● Exercise directions:
Using the string "comm" as the key, pull each matching line out of the records below.

● Supplied records:
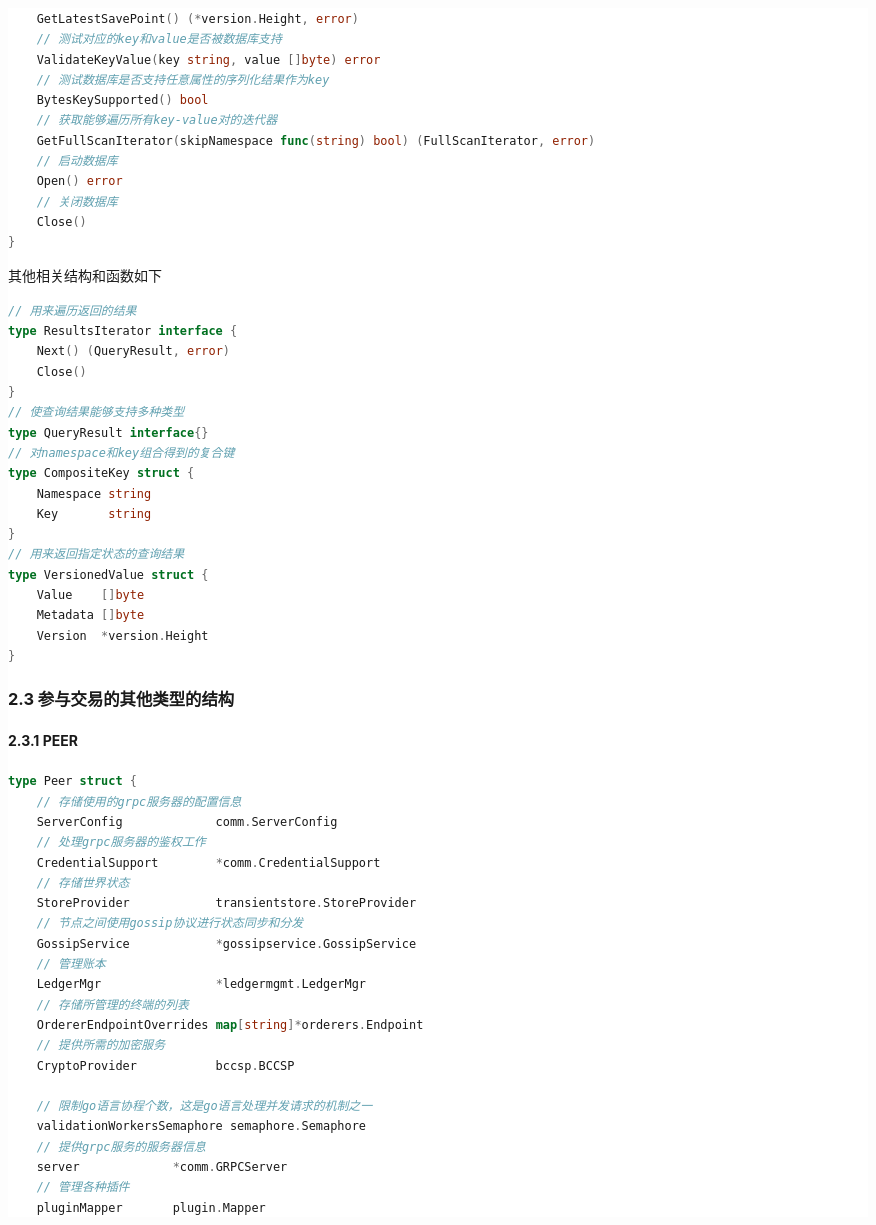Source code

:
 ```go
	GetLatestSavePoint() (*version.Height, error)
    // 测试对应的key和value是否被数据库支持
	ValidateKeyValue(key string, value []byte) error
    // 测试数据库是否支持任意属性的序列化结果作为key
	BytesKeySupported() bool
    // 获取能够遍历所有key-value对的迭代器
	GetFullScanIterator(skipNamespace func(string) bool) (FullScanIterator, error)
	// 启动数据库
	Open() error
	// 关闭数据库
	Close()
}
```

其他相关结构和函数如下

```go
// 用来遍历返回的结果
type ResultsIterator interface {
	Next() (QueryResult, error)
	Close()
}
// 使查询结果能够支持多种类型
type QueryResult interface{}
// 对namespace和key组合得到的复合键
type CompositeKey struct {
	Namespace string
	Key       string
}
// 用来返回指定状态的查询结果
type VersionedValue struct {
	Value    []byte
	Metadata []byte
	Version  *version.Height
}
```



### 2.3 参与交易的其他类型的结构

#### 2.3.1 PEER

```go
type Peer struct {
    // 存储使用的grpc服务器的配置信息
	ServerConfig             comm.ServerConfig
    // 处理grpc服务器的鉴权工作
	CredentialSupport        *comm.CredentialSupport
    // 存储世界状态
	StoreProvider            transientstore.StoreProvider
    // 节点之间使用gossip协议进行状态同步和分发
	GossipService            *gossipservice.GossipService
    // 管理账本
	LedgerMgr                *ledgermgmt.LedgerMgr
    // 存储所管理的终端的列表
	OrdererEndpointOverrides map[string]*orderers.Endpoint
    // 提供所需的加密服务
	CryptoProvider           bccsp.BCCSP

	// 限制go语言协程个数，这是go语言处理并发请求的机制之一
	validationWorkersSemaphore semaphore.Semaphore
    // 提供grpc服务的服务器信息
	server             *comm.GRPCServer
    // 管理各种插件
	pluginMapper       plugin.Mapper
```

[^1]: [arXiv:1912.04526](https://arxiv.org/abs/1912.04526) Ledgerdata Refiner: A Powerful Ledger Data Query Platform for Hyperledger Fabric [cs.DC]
==
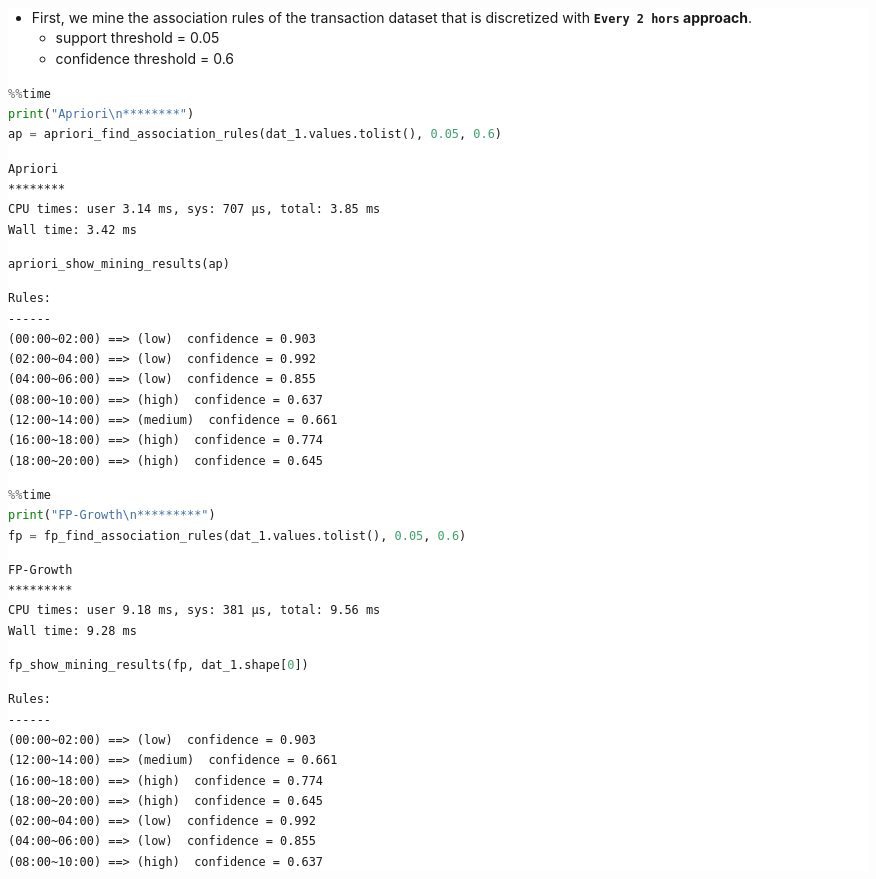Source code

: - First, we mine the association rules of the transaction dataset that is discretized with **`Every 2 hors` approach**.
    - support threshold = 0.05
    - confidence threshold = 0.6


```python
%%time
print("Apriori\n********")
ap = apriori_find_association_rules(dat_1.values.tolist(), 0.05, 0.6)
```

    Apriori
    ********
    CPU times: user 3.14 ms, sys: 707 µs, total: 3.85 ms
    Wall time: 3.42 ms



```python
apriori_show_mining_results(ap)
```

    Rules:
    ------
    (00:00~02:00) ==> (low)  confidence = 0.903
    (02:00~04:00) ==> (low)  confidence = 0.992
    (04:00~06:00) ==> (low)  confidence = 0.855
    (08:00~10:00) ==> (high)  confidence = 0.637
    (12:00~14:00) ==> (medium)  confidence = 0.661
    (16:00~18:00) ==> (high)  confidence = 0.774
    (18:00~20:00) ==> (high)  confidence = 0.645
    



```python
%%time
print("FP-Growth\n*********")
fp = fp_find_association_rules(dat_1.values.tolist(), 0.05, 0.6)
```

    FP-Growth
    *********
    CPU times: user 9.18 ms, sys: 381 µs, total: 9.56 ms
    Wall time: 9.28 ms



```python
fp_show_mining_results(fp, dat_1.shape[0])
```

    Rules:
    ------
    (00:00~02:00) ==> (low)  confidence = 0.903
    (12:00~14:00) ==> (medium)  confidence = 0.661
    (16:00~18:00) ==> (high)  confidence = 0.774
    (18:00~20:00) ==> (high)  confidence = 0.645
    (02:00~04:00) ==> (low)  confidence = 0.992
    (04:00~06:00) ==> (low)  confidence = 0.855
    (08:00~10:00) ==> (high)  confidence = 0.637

● Answer:
	ServerConfig             comm.ServerConfig
	CredentialSupport        *comm.CredentialSupport
	server             *comm.GRPCServer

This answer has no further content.